Todavia, entendemos que a ausência de uma discussão sobre a apropriação de diferentes linguagens favorece a permanência da desigualdade de acesso ao patrimônio imaterial socialmente produzido. Essa apropriação é historicamente realizada pelos segmentos sociais dominantes pois são eles que controlam o acesso desigual e combinado à riqueza em escala planetária. De forma geral, somente a essas elites é viabilizada a exploração da polissemia nos limites do significado, em diferentes linguagens. Nesse contexto, inviabiliza-se o acesso da maioria da população às fronteiras do sentido, em linguagens constituídas modernamente - nas manifestações de natureza estética filmográfica, videográfica, infográfica somente acessíveis à compreensão como tal pelo tratamento singular de sua especificidade discursiva, para o qual a escola deve cumprir um papel mediador decisivo.

EXERCÍCIOS A RESOLVER:
**1.** Traduza para o inglês a frase "De forma geral, somente a essas elites é viabilizada a exploração da polissemia nos limites do significado, em diferentes linguagens.", extraída do trecho sobre apropriação de linguagens.
**2.** Repita, sem qualquer alteração, a parte do trecho sobre apropriação de linguagens situada entre "Todavia, entendemos que" e "papel mediador decisivo.", inclusive.

MATERIAL EXTRAÍDO:

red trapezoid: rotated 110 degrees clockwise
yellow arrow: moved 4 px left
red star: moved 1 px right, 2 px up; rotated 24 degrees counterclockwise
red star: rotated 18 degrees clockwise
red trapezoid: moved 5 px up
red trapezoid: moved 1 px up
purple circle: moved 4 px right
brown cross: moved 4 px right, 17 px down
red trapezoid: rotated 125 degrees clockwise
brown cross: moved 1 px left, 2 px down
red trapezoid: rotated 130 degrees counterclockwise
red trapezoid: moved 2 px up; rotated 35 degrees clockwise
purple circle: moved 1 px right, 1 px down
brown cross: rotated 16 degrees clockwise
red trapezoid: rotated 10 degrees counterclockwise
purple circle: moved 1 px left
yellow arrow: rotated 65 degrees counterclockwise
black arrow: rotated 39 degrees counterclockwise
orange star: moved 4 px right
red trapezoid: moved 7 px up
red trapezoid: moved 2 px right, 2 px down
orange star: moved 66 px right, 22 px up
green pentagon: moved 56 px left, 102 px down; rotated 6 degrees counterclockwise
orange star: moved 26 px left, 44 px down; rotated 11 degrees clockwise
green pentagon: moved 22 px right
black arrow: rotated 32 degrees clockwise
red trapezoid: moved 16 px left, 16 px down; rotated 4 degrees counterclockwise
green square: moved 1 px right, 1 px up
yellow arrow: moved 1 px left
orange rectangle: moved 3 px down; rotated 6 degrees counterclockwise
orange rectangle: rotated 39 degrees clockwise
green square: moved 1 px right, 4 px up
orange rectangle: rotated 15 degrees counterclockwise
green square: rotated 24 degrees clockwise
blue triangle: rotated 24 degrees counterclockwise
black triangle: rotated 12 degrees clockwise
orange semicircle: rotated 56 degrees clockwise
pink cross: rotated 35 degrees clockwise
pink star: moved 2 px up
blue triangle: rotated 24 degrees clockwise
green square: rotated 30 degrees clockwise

RESPOSTAS EM SEQUÊNCIA:
**1.** In general, only these elites are afforded the exploration of polysemy at the limits of meaning, in different languages.

**2.**
Todavia, entendemos que a ausência de uma discussão sobre a apropriação de diferentes linguagens favorece a permanência da desigualdade de acesso ao patrimônio imaterial socialmente produzido. Essa apropriação é historicamente realizada pelos segmentos sociais dominantes pois são eles que controlam o acesso desigual e combinado à riqueza em escala planetária. De forma geral, somente a essas elites é viabilizada a exploração da polissemia nos limites do significado, em diferentes linguagens. Nesse contexto, inviabiliza-se o acesso da maioria da população às fronteiras do sentido, em linguagens constituídas modernamente - nas manifestações de natureza estética filmográfica, videográfica, infográfica somente acessíveis à compreensão como tal pelo tratamento singular de sua especificidade discursiva, para o qual a escola deve cumprir um papel mediador decisivo.